Difficilmente nella storia parlamentare italiana si riesce a trovare una maggioranza più scalcinata dell’attuale. Nella prima Repubblica i governi duravano in media 11 mesi, ma il problema erano i contrasti interni alla Dc e le crisi di allora erano sostanzialmente dei rimpasti in cui cambiava anche il premier oltre a qualche ministro. Nella seconda Repubblica, i quinquenni berlusconiani o del centrosinistra sono quasi sempre giunti a scadenza naturale: le coalizioni avevano una coesione interna sufficiente a superare le inevitabili crisi, magari con l’aiutino di qualche responsabile.
In questa legislatura, invece, dove il perno è il M5s, il collante è diverso: non ideale o ideologico, ma puramente pragmatico. Evitare che vinca l’avversario. E tutto è possibile purché non si vada alle urne. Il partito di maggioranza relativa, i 5 stelle, è Spaccato verticalmente al punto che Beppe Grillo si è destato dal letargo per dare manforte a Conte, Di Maio e all’ala “governista” del movimento, quella che due anni fa doveva aprire il Parlamento come una scatoletta di tonno e invece si è sistemata nella scatoletta come un’acciuga ripiegata su sé stessa. Il mese prossimo le Camere saranno chiamate a pronunciarsi sul Meccanismo europeo di stabilità e lì si vedrà come il M5s riuscirà a superare la prova e se sarà in grado di essere di sostegno a Giuseppe Conte.
Anche il Pd, secondo pilastro di questo governo, mostra crescenti fibrillazioni. L’altro giorno Giorgio Gori, sindaco di Bergamo e portavoce dell’ala nordista dei democratici, ha di fatto chiesto un avvicendamento alla segreteria nazionale. Nicola Zingaretti non funziona e la preoccupazione di Gori è largamente condivisa, anche se nessuno finora ha avuto l’ardire di sfidare apertamente il leader e quindi di lanciare una manovra potenzialmente destabilizzante. Per il governo Conte, la mossa di Gori è quasi più preoccupante delle altalene interne al M5s: finora è stato proprio il Pd il puntello principale del presidente del Consiglio in nome della governabilità da garantire in una situazione di emergenza che per il Pd era cominciata l’estate scorsa, ben prima che apparisse la minaccia del Covid-19.
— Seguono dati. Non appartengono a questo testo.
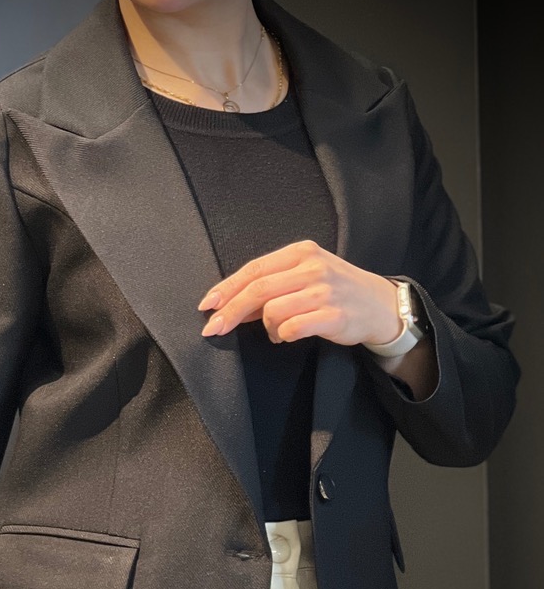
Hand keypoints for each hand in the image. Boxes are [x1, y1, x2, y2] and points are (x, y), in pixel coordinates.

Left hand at [197, 239, 402, 346]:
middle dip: (230, 312)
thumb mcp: (305, 276)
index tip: (207, 306)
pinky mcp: (333, 315)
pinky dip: (282, 336)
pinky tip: (288, 336)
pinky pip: (291, 328)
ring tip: (277, 331)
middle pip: (257, 290)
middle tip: (213, 329)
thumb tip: (229, 304)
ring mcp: (324, 291)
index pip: (254, 270)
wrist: (381, 305)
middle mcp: (312, 267)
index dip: (227, 289)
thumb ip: (271, 286)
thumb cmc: (336, 291)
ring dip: (266, 327)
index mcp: (301, 252)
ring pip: (272, 311)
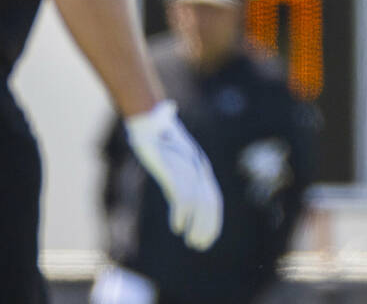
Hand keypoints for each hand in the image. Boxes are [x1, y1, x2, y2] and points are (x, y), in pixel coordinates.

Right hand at [125, 100, 222, 249]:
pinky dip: (181, 211)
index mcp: (200, 169)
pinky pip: (181, 192)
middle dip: (208, 225)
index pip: (214, 198)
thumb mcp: (174, 162)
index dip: (213, 220)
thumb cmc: (162, 140)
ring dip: (197, 223)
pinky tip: (178, 226)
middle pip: (210, 201)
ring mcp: (186, 168)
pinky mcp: (173, 168)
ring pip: (198, 200)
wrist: (152, 121)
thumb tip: (181, 197)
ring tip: (192, 241)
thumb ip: (179, 178)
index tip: (209, 238)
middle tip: (201, 245)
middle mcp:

Da parte sua, Conte continua nella tattica del surfista: assecondare l’onda per non farsi rovesciare, scivolando da una promessa all’altra. Il segnale di Gori è soprattutto rivolto a lui: il Nord non ne può più, l’attacco diversivo alla Lombardia non ha sortito effetti, gli imprenditori ma anche i lavoratori chiedono interventi concreti dal governo e non li trovano. I soldi del Recovery Fund non arriveranno subito ma il premier si barcamena negli Stati generali salvo rinviare tutto a settembre. A quel punto l’emergenza non sarà più sanitaria ma economica e guai mandare a casa un governo in una congiuntura simile.
Si dice che Silvio Berlusconi sia pronto a intervenire con le sue truppe parlamentari a sostegno del governo, in nome della responsabilità. Difficile che ciò possa accadere proprio nelle settimane in cui Forza Italia farà campagna elettorale per le elezioni amministrative in Veneto, Liguria, Puglia, Campania a fianco di Lega e Fratelli d’Italia. Le regionali saranno un passaggio importante, tuttavia è remota l’ipotesi che una vittoria schiacciante del centrodestra possa fare cadere il governo: chi si prenderà la responsabilità di staccare la spina al Conte 2 alla vigilia di una legge di bilancio drammatica? Non lo farà neppure Matteo Renzi, che ogni giorno scatena una guerriglia di posizione arrivando a un passo dalla rottura senza però rompere mai. Qualcuno ventila le elezioni a marzo e la sortita di Gori potrebbe esserne un preludio. Ma al momento nessuno è nelle condizioni di aprire la crisi. Dunque, avanti piano, anzi pianissimo, quasi fermi.